Junko Sawamatsu
- Country (sports): Japan
- Born: 10 April 1948 (age 78) Nishinomiya, Japan

Singles

Grand Slam singles results
- French Open: 1R (1968, 1960)

Doubles

Grand Slam doubles results
- French Open: 3R (1969)
- Wimbledon: QF (1970)
- US Open: 1R (1971)

Grand Slam mixed doubles results
- French Open: 2R (1970)
- Wimbledon: 2R (1971)
- US Open: 2R (1970)

Medal record
Representing Japan
Summer Universiade
| Silver medal – second place | 1970 Turin | Women's doubles |

= Junko Sawamatsu =

Japanese tennis player (born 1948)

Junko Sawamatsu (沢松 順子, Sawamatsu Junko) is a retired Japanese tennis player.

==Career==
She competed in singles in the French Open twice and in the U.S. Open once.
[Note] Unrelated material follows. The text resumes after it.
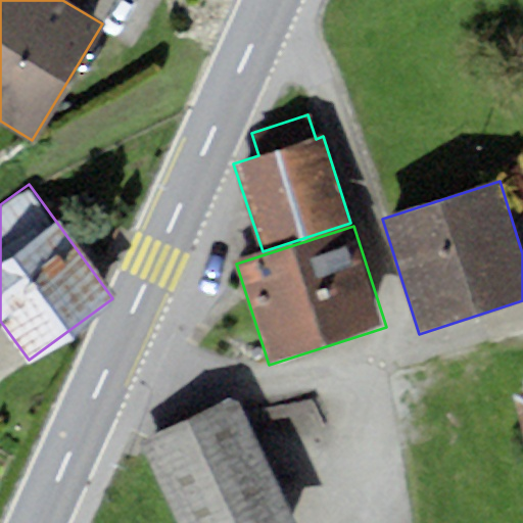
[(522,393),(514,395),(522,435),(522,393)]
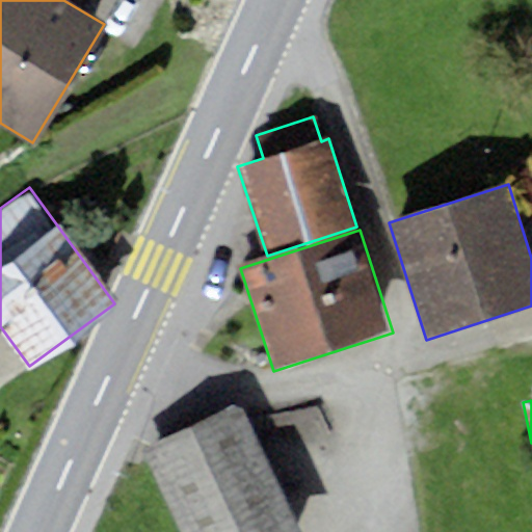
[(300,531),(244,405),(144,450),(181,531),(300,531)]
Competing with her sister Kazuko Sawamatsu in ladies doubles, she reached the quarterfinals of Wimbledon in 1970, losing to eventual champions Rosie Casals and Billie Jean King.

She competed for the Japanese Federation Cup team in 1970 and 1971.

==Private life==
Sawamatsu is the mother of former professional tennis player Naoko Sawamatsu, who peaked at world No.14.